Battistelli wants to improve "efficiency". Translation: 20% more grants per year. Last year, the examiners had to send out the easy cases out. This year, most have only the rubbish files left. But they still have to find something to grant or they'll get bad markings. And the reform which has just been announced is that bad markings can get you dismissed for professional incompetence, the dismissal procedure has been streamlined.

Some examiners are resisting the push to grant the rubbish files, especially the older ones. Last year, the EPO silently got rid of the most reluctant examiners by pushing them into pension. This year will be different.

Basically, the EPO is turning fast into a registration system. That should not be a surprise, coming from a French president, should it? Except that it will be a registration system at the price of an examination system.


This is what we have been saying for quite some time. Quality is declining due to policy, so the EPO becomes not much better than the USPTO, which is also getting worse (in the quality sense) over time.

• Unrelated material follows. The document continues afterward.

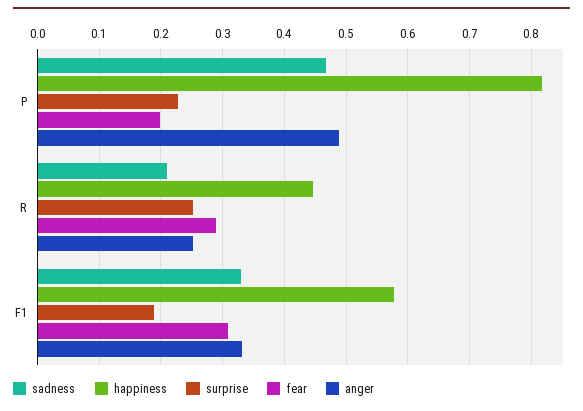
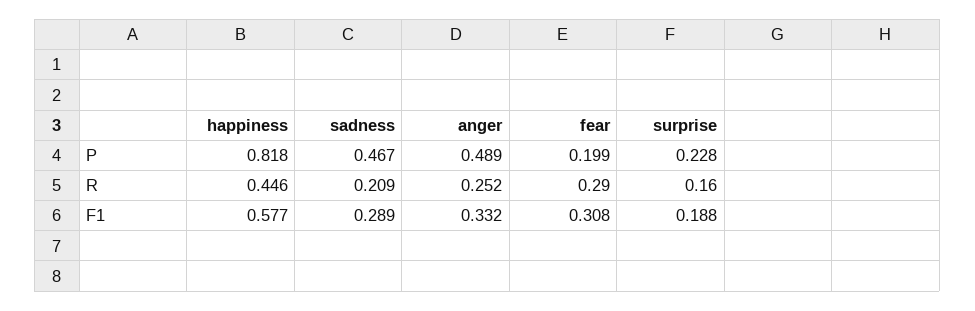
surprise, R: 0.25 -> 0.16
sadness, F1: 0.33 -> 0.289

One commenter ponders and wonders if Battistelli "and the other politicians [are] nurtured by the lobbying activities of Big Corp?"

This is exactly what's happening. See the memo "Closer Contact with Major Applicants". The commenter agrees with the above, too:

It fits with what I gather from all sides.

Power users of the EPO want a pile of patents that is higher than the pile their competitors have amassed. Never mind the quality; instead, feel the weight! BB is only too ready to oblige them. BigCorp negotiates with BigCorp to stay out of the courts of law. Neither side knows what patent strength they really possess. The only thing the negotiators have to go on is how high is their own pile of patents and how high is the pile on the other side of the table.

Whether that is good for promoting technological progress is another thing entirely. Not sure that France can hold itself out to be the world's best jurisdiction for technological innovation. But technological progress is the only thing that can create well-paid jobs, raise living standards and lift prosperity for the masses.

Now, do BB and the other politicians care about those living standards? Or is it just their own living standards, nurtured by the lobbying activities of Big Corp? If you want to see political hypocrisy and willful blindness in action, just look at the Conference on "Corruption" running at the moment in London. English politicians never come to the idea that the City of London is the sump of corruption in Europe, even after they read the most recent issue of The Economist, because they only see what they want to see.


Deep inside the EPO it's still pretty ugly and nothing has improved, based on our sources and anonymous voices from within. Battistelli et al try to silence everyone by attacking figureheads and increasingly, over time, staff is controlled through fear rather than loyalty. To quote one last comment from another thread:

Do not worry. No DG3 members will dare to disobey. From December 2015 onwards they can be suspended on half pay for a minimum of two years with the possibility of infinite extension. http://www.epo.org/modules/epoweb/acdocument/epoweb2/194/en/CA-D_18-15_en.pdf All that is needed is for the President to make such a proposal to the AC. Bye bye independence.


It should say December 2014 actually.

As the EPO crisis deepens we wonder if a month from now the Administrative Council will do the right thing and dismiss Battistelli from his duties, preferably along with his UPC 'reforms' that brought chaos (a coup atmosphere) to what was once a reputable Office.